Robert had an extraordinary number of friends when he died, a wide variety of interesting people, many of whom loved him. Somehow, as he grew older he became more of a mensch. The scope of his friendships and connections shows what an extraordinary guy he was.
In 1974, Robert and my cousins Judy and George all worked at the then Pacific Medical Center in the Fillmore district in San Francisco. I first met Robert the afternoon he and I, among others, were helping Judy and George move their furniture from an apartment on Clay Street across from Alta Plaza Park into another apartment on top of a small shingled building on Buchanan Street. He and I and others were carrying a large but reasonably light couch up the stairs. Judy had introduced him to me as “Row-bare,” the French pronunciation and, in fact, he wore a beret. Even now, half the time I call him “Row-bare” and the other half “Rah’-bert.” That day we all managed to wedge the couch firmly into the last doorway it had to go through. Beyond that door, Judy and George’s new narrow staircase made a right turn from the direction of the hallway. The couch was not going to make it up those stairs; it would retreat back out of the building and go somewhere else. After it had gotten wedged there and we had all been wrestling with it for a while, Robert said, “I’m sorry, I have to leave. I have to go swimming.”

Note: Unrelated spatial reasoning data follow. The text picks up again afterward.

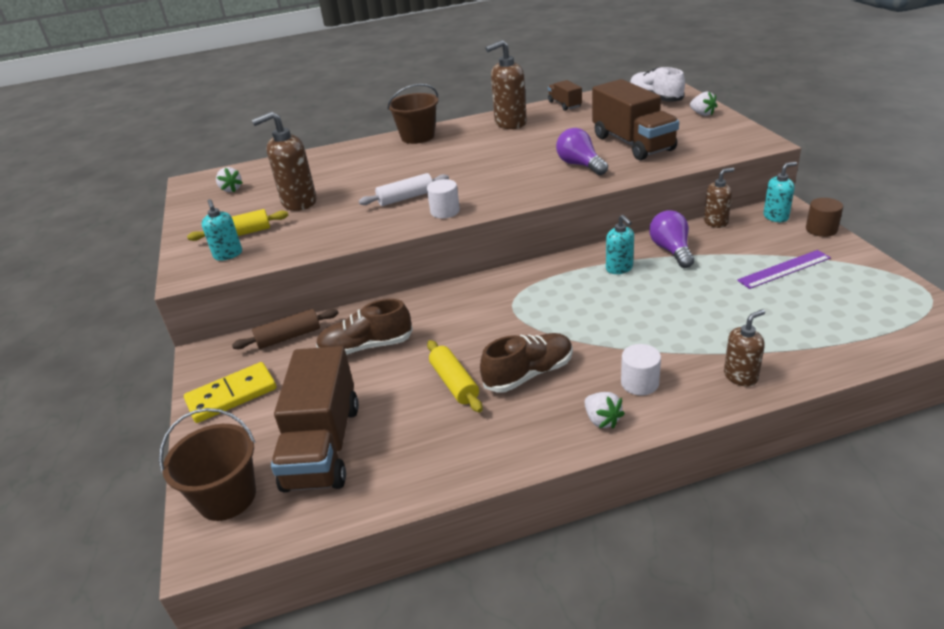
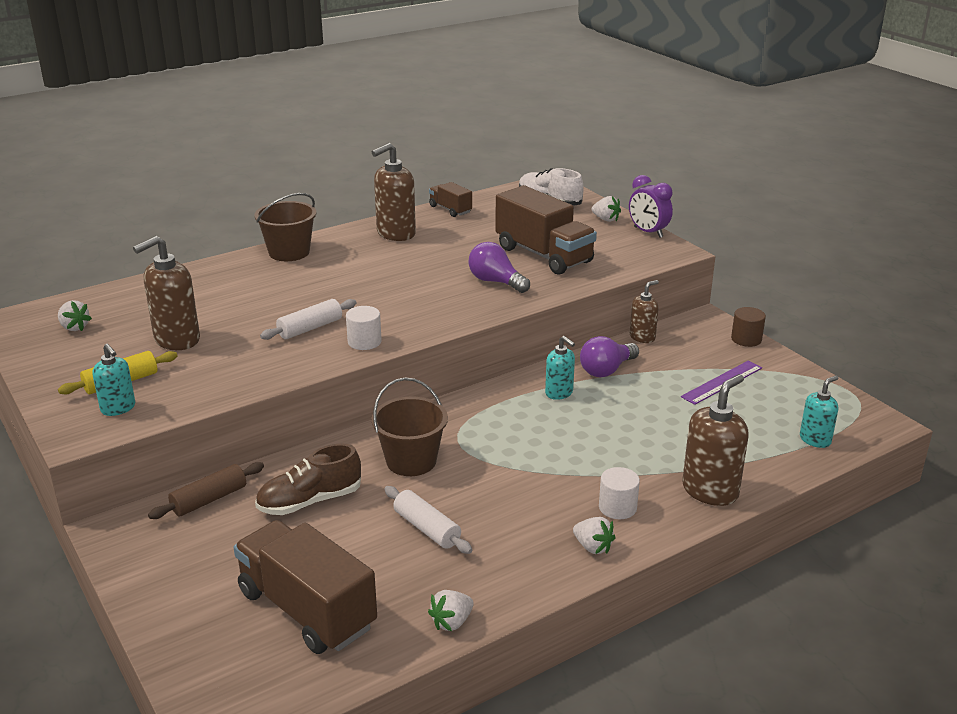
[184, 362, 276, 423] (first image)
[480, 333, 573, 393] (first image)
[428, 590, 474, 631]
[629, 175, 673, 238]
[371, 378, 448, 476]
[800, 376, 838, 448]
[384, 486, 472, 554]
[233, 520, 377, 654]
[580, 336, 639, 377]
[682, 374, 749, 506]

That was the day I met him. He did so many things in the following years that I can’t remember the exact chronology. After his internship, he entered a psychiatric residency at Yale but didn’t like it; he moved back to the Sunset District of San Francisco and completed a Family Practice residency at SF General. He and I roomed together for a year or more in a flat with fantastic views on Potrero Hill, a neighborhood that was then somehow separated from the rest of the city. To give you an idea of how long ago this was, our rent then was $450 and that flat now rents for $4800. At some point he moved to Manhattan with the thought of becoming an actor - we drove together from SF to NYC hauling a trailer with some of his furniture in it. After a year or more, he returned to California and lived and practice medicine in Ukiah, California. Then he seemed to settle down in San Francisco, although it seems wrong to say that Robert could settle down, and in 1986 he and I and Jamie Putnam (now my wife) together bought a house around the corner from that flat he and I had lived in. He lived in the upstairs flat, we downstairs. He started a medical practice as a family physician in the West Portal area. A couple of years after we’d moved in, he was diagnosed with lymphoma.
His diagnosis began the period you might call “the rest of his life.” He decided to close his practice and, these are my words not his, devote himself to his life. What is unusual is how broad his life became. He lived alone but always sought others. During the next twenty years he was often away traveling, punctuated by periods of dealing with his illness. When he went into the chocolate business his schedule became even more hectic. Amazingly so. I don’t know how he did it. The longer he lived with his illness, the more he accomplished.
I’ve noticed that some people, as they grow older, stop making friends. Getting old leaves them with fewer and fewer of them. But Robert every year seemed to have more and more and more friends. To me, this is a sign of how extremely, outstandingly healthy he was to the day he died.